Business Results and Action Plans
1. Most organizations are decentralized and do not employ a corporate roll-up of self-assessment results.
2. Action planning accountability and deployment is local and contributes to corporate planning at a high level.
3. Gap closure is achieved by instituting a formal process for creating and following up on actions that result from internal assessments.
4. Self-assessment criteria strongly parallel official Mbnqa criteria. Baldrige concepts
are used as a business model for management, rather than solely for assessment
Benchmarking is the process of identifying, understanding, and adapting outstanding practices from organizations anywhere in the world to help another organization improve performance. Companies participating in benchmarking activities report breakthrough improvements in directly and indirectly
improving cost control, quality, cycle time, and profits. The American Productivity and Quality Center conducted this benchmarking study of innovative practices in institutionalizing, conducting, and deploying self-assessments using its four-phase benchmarking methodology, depicted at left.
Benchmarking Model: The Four-Stage Methodology
Phase 1: Planning
The planning phase began in January 1998 with an
extensive review of secondary literature, collected by
Information Services Department, to identify
organizations possessing innovative practices in the area
of self-assessments. The study team reviewed, aggregated,
and distributed the information to the study sponsors
in February. This research resulted in the
identification of approximately 20 organizations with innovative, world-class selfassessment
programs and/or practices.
Sponsors prioritized those organizations based upon the following criteria:
- Large organizations of 10,000-plus employees
- Three of the six companies must operate internationally
- Multiple business units
- Include manufacturing and service organizations
- Multitiered organizations with a corporate-level function
- Multiple assessments conducted per year
- Past Baldrige Award winners a plus
Finalizing the data collection tool and piloting it within the sponsoring organizations
concluded the planning phase.
Phase 2: Collecting
Based on the results of secondary research and input from the study’s sponsors,
Apqc’s study team developed a list of best-practice candidates. The team approached all of these candidates to gauge their willingness to participate in this effort. Six organizations met the criteria for being considered best practice and agreed to become “partners” for this study. In April 1998 the study team invited all best-practice partners to continue sharing
information by hosting four-hour site visits at their respective locations. The site visit data collection tool provided structure for soliciting standard responses to questions related to self-assessments from each organization.

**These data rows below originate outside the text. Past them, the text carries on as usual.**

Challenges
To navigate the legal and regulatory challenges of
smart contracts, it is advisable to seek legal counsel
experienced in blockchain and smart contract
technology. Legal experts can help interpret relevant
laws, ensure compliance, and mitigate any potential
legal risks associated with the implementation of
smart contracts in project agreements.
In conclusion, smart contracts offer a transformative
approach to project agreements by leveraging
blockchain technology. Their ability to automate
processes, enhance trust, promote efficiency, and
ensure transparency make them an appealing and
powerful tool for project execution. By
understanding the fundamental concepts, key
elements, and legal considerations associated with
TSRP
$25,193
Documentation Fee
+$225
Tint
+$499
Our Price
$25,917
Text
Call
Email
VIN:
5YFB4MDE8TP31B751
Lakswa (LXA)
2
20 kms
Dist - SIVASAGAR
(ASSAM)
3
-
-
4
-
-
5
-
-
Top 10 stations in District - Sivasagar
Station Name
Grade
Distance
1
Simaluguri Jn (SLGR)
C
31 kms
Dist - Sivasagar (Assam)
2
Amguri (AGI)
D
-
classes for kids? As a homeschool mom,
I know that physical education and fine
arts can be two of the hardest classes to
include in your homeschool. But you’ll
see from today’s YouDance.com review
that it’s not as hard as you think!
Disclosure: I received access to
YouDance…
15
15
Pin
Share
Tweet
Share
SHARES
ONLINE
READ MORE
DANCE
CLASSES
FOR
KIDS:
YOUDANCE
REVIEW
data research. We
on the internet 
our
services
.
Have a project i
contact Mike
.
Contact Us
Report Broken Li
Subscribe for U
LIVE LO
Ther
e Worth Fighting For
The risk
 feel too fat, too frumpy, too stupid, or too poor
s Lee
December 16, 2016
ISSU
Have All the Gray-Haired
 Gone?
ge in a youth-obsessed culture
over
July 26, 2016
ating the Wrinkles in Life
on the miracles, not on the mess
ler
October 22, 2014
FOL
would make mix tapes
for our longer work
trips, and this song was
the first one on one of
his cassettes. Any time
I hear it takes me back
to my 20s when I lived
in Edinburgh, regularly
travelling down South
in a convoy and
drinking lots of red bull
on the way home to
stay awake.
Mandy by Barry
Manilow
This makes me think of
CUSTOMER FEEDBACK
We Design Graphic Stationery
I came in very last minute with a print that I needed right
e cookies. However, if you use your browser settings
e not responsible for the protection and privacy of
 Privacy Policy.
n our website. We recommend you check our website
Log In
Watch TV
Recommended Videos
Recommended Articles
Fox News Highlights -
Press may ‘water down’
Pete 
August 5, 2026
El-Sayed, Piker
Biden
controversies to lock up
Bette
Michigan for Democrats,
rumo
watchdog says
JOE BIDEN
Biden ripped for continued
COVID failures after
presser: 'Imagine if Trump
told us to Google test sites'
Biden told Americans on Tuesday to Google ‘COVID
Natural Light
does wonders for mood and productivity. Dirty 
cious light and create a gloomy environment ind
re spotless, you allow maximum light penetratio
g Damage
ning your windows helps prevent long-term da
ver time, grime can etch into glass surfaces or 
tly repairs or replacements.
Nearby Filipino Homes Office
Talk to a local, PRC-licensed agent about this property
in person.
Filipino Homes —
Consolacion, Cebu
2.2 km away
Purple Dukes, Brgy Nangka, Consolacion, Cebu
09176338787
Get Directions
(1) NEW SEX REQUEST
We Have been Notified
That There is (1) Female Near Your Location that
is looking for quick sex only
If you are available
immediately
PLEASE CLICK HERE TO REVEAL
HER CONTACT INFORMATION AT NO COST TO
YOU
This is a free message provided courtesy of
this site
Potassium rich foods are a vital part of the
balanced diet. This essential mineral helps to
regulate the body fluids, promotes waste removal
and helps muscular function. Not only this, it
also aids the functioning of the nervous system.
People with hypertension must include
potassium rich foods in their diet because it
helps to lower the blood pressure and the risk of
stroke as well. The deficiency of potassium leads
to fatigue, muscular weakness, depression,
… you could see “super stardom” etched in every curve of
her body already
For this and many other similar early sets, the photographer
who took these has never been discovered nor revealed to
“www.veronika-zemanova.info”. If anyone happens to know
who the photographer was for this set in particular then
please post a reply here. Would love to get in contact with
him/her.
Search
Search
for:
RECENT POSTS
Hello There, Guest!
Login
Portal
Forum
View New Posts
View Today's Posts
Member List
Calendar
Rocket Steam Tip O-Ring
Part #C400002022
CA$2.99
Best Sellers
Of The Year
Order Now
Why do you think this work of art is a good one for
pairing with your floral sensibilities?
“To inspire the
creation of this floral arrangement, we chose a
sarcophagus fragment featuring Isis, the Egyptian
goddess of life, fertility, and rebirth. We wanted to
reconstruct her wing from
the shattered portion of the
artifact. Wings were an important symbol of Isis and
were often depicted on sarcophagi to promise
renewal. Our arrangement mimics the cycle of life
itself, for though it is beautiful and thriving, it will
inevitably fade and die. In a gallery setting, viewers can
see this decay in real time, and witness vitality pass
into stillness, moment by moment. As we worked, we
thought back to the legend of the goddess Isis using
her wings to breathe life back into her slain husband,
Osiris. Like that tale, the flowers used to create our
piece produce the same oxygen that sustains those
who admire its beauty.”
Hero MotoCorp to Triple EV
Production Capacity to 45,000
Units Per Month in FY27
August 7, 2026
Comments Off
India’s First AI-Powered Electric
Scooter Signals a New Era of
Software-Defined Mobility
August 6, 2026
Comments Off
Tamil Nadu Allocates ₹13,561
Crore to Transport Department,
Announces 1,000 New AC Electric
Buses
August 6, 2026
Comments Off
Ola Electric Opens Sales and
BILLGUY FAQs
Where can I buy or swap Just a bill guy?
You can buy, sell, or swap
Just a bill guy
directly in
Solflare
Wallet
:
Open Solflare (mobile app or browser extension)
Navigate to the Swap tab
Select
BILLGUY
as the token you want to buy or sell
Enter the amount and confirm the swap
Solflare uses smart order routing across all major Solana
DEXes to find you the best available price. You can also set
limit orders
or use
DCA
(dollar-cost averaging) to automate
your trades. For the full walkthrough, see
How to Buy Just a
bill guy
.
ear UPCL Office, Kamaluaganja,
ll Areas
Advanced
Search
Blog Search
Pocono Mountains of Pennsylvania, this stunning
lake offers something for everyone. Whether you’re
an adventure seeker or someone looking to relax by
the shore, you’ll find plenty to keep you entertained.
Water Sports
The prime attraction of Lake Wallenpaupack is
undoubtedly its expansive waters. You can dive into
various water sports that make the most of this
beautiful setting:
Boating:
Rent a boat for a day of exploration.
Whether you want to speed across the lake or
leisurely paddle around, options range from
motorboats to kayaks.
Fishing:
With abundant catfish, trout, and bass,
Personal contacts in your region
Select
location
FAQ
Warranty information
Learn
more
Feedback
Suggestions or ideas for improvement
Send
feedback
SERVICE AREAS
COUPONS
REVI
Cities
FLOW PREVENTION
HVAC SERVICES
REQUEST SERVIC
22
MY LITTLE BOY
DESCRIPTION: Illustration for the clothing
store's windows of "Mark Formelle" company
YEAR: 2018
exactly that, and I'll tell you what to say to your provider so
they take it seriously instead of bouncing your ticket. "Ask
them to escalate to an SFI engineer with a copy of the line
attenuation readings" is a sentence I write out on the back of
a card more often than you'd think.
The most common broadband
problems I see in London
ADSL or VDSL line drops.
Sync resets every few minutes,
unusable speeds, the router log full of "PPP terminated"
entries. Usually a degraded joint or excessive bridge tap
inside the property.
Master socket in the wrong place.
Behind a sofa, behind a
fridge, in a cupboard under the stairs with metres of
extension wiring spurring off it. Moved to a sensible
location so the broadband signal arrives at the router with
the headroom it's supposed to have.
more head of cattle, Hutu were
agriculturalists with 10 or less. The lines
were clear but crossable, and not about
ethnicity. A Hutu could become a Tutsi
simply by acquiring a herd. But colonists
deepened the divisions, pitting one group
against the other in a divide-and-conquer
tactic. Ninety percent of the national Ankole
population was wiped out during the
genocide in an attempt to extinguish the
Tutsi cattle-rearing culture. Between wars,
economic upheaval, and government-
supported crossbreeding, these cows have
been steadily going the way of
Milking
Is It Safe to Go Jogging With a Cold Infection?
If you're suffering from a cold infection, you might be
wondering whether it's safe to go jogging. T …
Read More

Phase 3: Analyzing and Reporting
The team analyzed data collected from the site visit data collection
tool. The analysis concentrated on identifying critical success factors and key
enablers necessary for developing and maintaining a world-class self-assessment
program. Analysis of participant data formed the basis for this final report.
In May 1998 the Apqc study team hosted the Knowledge Transfer Session for this
study. During this meeting, Apqc presented high-level study findings and trends
to the six sponsoring companies. All organizations participating in the study received a copy of this final report, which showcases all critical success factors and all enablers
identified in the research process.
Phase 4: Adapting
Adaptation and improvement from the best practices identified throughout
a consortium study occur after the sponsor organization representatives take the study learnings back to their organizations. Apqc staff members are available to help sponsors create action plans appropriate for their organizations based on the learnings.